No electricity means no phone system and no phone system means our members wouldn’t have been able to get hold of us. And that’s when Fruity comes into place. Shane – our ingenious head of tech department –  had the brilliant idea to plug the phone system on Fruity’s battery, and the business was saved. Amazing what a Smart car can do.

Thanks Fruity, in our heart forever you will live on.

If you’ve had your meter replaced and it created some crazy adventures for you please share with us!

Greg @ Flexicar

The Flexicar Team plunged into darkness

Powered by Fruity

Shane, the mastermind behind the Smart operation

2010 trends – your thoughts on sustainable cities?

January 30, 2010

Doing some reading on trends to watch for 2010, Trendwatching predicted “urbany” as one of their top ten – super-wired, city based consumers. In 2007, for the first time in our history, the UN says we hit 50% of people living in cities. By 2050 it’s predicated to be as high as 70% globally. This obviously has some huge impacts for the environment.

But interestingly, there have been some arguments that sustainable cities could be the answer to climate change issues. An article in the UK’s Guardian quoted this:

The carbon footprint of urban dwellers is relatively light, says a report by David Dodman in the April issue of Environment and Urbanisation. Dodman, a researcher at the International Institute for Environment and Development, examined emissions reports from cities in the Americas, Asia and Europe.

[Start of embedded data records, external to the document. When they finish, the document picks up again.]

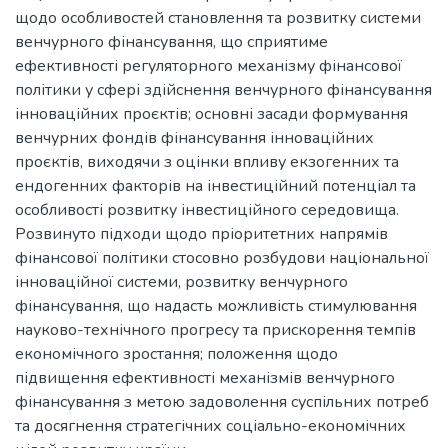
щодо особливостей становлення та розвитку системи
венчурного фінансування, що сприятиме
ефективності регуляторного механізму фінансової
політики у сфері здійснення венчурного фінансування
інноваційних проєктів; основні засади формування
венчурних фондів фінансування інноваційних
проєктів, виходячи з оцінки впливу екзогенних та
ендогенних факторів на інвестиційний потенціал та
особливості розвитку інвестиційного середовища.
Розвинуто підходи щодо пріоритетних напрямів
фінансової політики стосовно розбудови національної
інноваційної системи, розвитку венчурного
фінансування, що надасть можливість стимулювання
науково-технічного прогресу та прискорення темпів
економічного зростання; положення щодо
підвищення ефективності механізмів венчурного
фінансування з метою задоволення суспільних потреб
та досягнення стратегічних соціально-економічних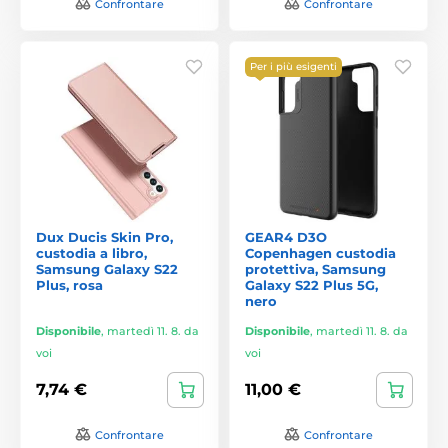
Confrontare
Confrontare
Per i più esigenti
Dux Ducis Skin Pro,
GEAR4 D3O
custodia a libro,
Copenhagen custodia
Samsung Galaxy S22
protettiva, Samsung
Plus, rosa
Galaxy S22 Plus 5G,
nero
Disponibile
,
martedì 11. 8. da
Disponibile
,
martedì 11. 8. da
voi
voi
7,74 €
11,00 €
Confrontare
Confrontare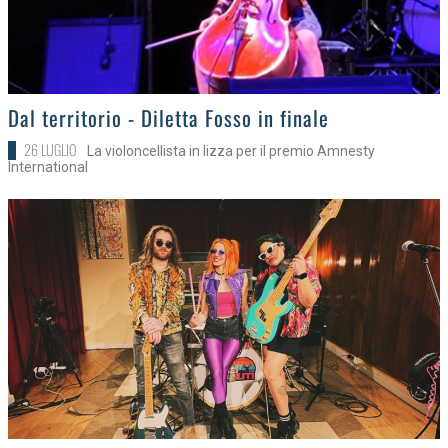
>
Dal territorio - Diletta Fosso in finale
26 LUGLIO
La violoncellista in lizza per il premio Amnesty
International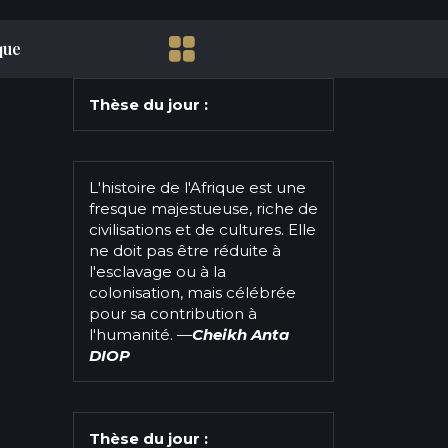
que
Thèse du jour :
L'histoire de l'Afrique est une
fresque majestueuse, riche de
civilisations et de cultures. Elle
ne doit pas être réduite à
l'esclavage ou à la
colonisation, mais célébrée
pour sa contribution à
l'humanité.
—
Cheikh Anta
DIOP
Thèse du jour :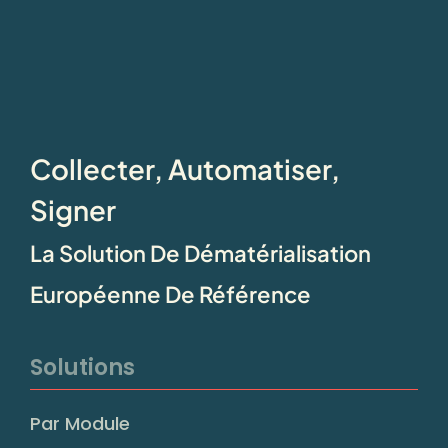
Collecter, Automatiser,
Signer
La Solution De Dématérialisation
Européenne De Référence
Solutions
Par Module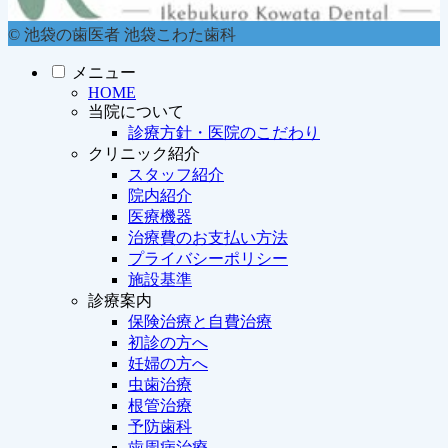
© 池袋の歯医者 池袋こわた歯科
メニュー
HOME
当院について
診療方針・医院のこだわり
クリニック紹介
スタッフ紹介
院内紹介
医療機器
治療費のお支払い方法
プライバシーポリシー
施設基準
診療案内
保険治療と自費治療
初診の方へ
妊婦の方へ
虫歯治療
根管治療
予防歯科
歯周病治療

He found that New Yorkers emit a third less greenhouse gases than the average American and that Barcelonans and Londoners emit about half of their national averages. And urban Brazilians are truly green: the residents of Sao Paolo and Rio de Janeiro are responsible for only one-third the national emissions average. Dodman’s paper complements an earlier study by IIED senior fellow David Satterthwaite, who argued that cities emit about 40% of all greenhouse gases, as opposed to the oft-cited 80%.

Interesting. The article went on to discuss some of the ideas that have been put forward about sustainable transport options and I found myself at the rather futuristic – but very creative – site of Terreform where people have proposed stackable cars and jetpack packing.

So what do you think? Can we make cities and city transport more sustainable – and fast enough to make a difference? Or will it be back to another of the 2010 Trendwatching trends: “Eco-easy”. They say:

While the current good intentions of corporations and consumers are helpful, serious eco-results will depend on making products and processes more sustainable without consumers even noticing it, and, if necessary, not leaving much room for consumers and companies to opt for less sustainable alternatives to begin with.

Which will often mean forceful, if not painful, government intervention, or some serious corporate guts, or brilliantly smart design and thinking, if not all of those combined.